While Trump has repeatedly boasted of his role in overturning Roe, in recent days he has dismissed warnings from Democrats that he would go even further to limit access if he wins a second term.
“My administration will be big on women and their reproductive rights,” she wrote Friday on her Truth Social platform, adopting language used by abortion rights activists and the left.
His comments drew a wave of criticism from anti-abortion opponents, including an editor at the conservative National Review, who published an article titled “Trump’s Abandonment of Life-Lifers Is Complete.”
Trump repeated his claim hours later at an event in Las Vegas.
“I am very strong on women’s reproductive rights. IVF (in vitro fertilization), very strong. I mean, we’re leaders in that. And I think people will see that,” he told reporters.
Democrats have responded to Trump with deep skepticism.
“American women are not stupid, and we are not going to trust the future of our daughters and granddaughters to two men who have openly bragged about denying women access to abortion across this country,” Massachusetts Sen. Elizabeth Warren told NBC.
Trump ally Sen. Lindsey Graham, RS.C., brushed off a question asking how Trump would be “big” on reproductive rights.
“You’d have to ask him that. I would say President Trump was a very good pro-life president,” he told CNN’s “State of the Union.”

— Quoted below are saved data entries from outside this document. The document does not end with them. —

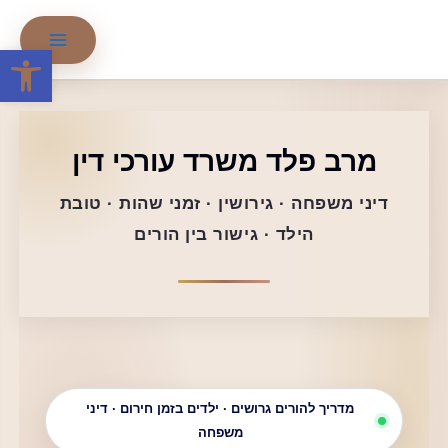
ילוג
תוכן
פתח סרגל
מרב פלד משרד עורכי דין
דיני משפחה · גירושין · זמני שהות · טובת
הילד · גישור בין הורים
מדריך להורים גרושים · ילדים בזמן חירום · דיני
משפחה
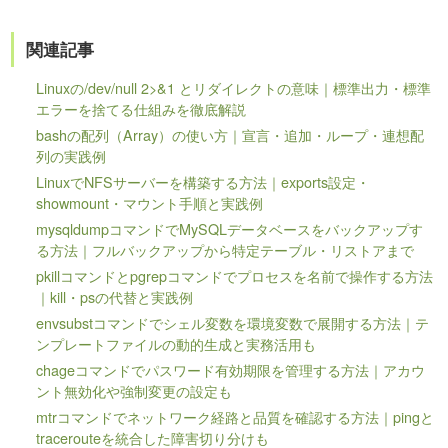
関連記事
Linuxの/dev/null 2>&1 とリダイレクトの意味｜標準出力・標準
エラーを捨てる仕組みを徹底解説
bashの配列（Array）の使い方｜宣言・追加・ループ・連想配
列の実践例
LinuxでNFSサーバーを構築する方法｜exports設定・
showmount・マウント手順と実践例
mysqldumpコマンドでMySQLデータベースをバックアップす
る方法｜フルバックアップから特定テーブル・リストアまで
pkillコマンドとpgrepコマンドでプロセスを名前で操作する方法
｜kill・psの代替と実践例
envsubstコマンドでシェル変数を環境変数で展開する方法｜テ
ンプレートファイルの動的生成と実務活用も
chageコマンドでパスワード有効期限を管理する方法｜アカウ
ント無効化や強制変更の設定も
mtrコマンドでネットワーク経路と品質を確認する方法｜pingと
tracerouteを統合した障害切り分けも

“The pro-life community,” Graham said, “organizes around the well-being of the child and gives the mother options other than abortion.” Graham said “the business will continue while he’s gone.”
Trump has often struggled to talk about abortion. Before entering politics, he had described himself as “very picky”. Earlier this year, he wrestled with his stance on the federal abortion ban, suggesting at one point that he would support abortion at about 15 weeks of pregnancy, barring rape, incest and danger to the mother’s life. Then he settled on his current position: that restrictions should be left to individual states.

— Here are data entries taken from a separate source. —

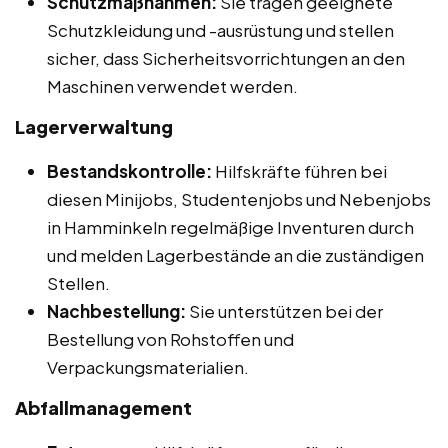
Schutzmaßnahmen:
Sie tragen geeignete
Schutzkleidung und -ausrüstung und stellen
sicher, dass Sicherheitsvorrichtungen an den
Maschinen verwendet werden.
Lagerverwaltung
Bestandskontrolle:
Hilfskräfte führen bei
diesen Minijobs, Studentenjobs und Nebenjobs
in Hamminkeln regelmäßige Inventuren durch
und melden Lagerbestände an die zuständigen
Stellen.
Nachbestellung:
Sie unterstützen bei der
Bestellung von Rohstoffen und
Verpackungsmaterialien.
Abfallmanagement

Trump has not said how he plans to vote on Florida’s upcoming six-week ban.
In an interview with CBS News earlier this week, Trump said he “didn’t regret” his role in overturning Roe v. Wade. But after months of confusing statements, he said he would not use the federal law known as the Comstock Act to try to ban the distribution of drugs used as an alternative to surgical abortions. This is something that some of his allies have called for and that Vance has supported in the past.
“We will discuss the specifics of it, but not in general terms,” he said. “I wouldn’t do that.”
“It’s going to be available and it is now. And as I know the Supreme Court has said, ‘Keep it as is.’ it is now,” he said.
Abortion has been a powerful motivator for Democrats since the Roe decision in the summer of 2022, and the party expects it to continue to play a key role this year.
On stage at the Democratic convention, the women told harrowing personal stories of enduring pregnancies to term and dealing with miscarriages that put their future fertility at risk.
“This is happening in our country because of Donald Trump. And understand, he’s not ready,” Vice President Kamala Harris said in a speech accepting her party’s nomination.
Trump, who had responded to the speech in real time, falsely claimed that “everyone, Democrats, Republicans, liberals and conservatives, wanted Roe v. Wade ENDED and brought back to the United States.”
“I am not restricting access to birth control or IVF – THIS IS A LIE, these are all false stories he is making up,” she wrote. “I TRUST WOMEN TOO AND I KEEP WOMEN SAFE!”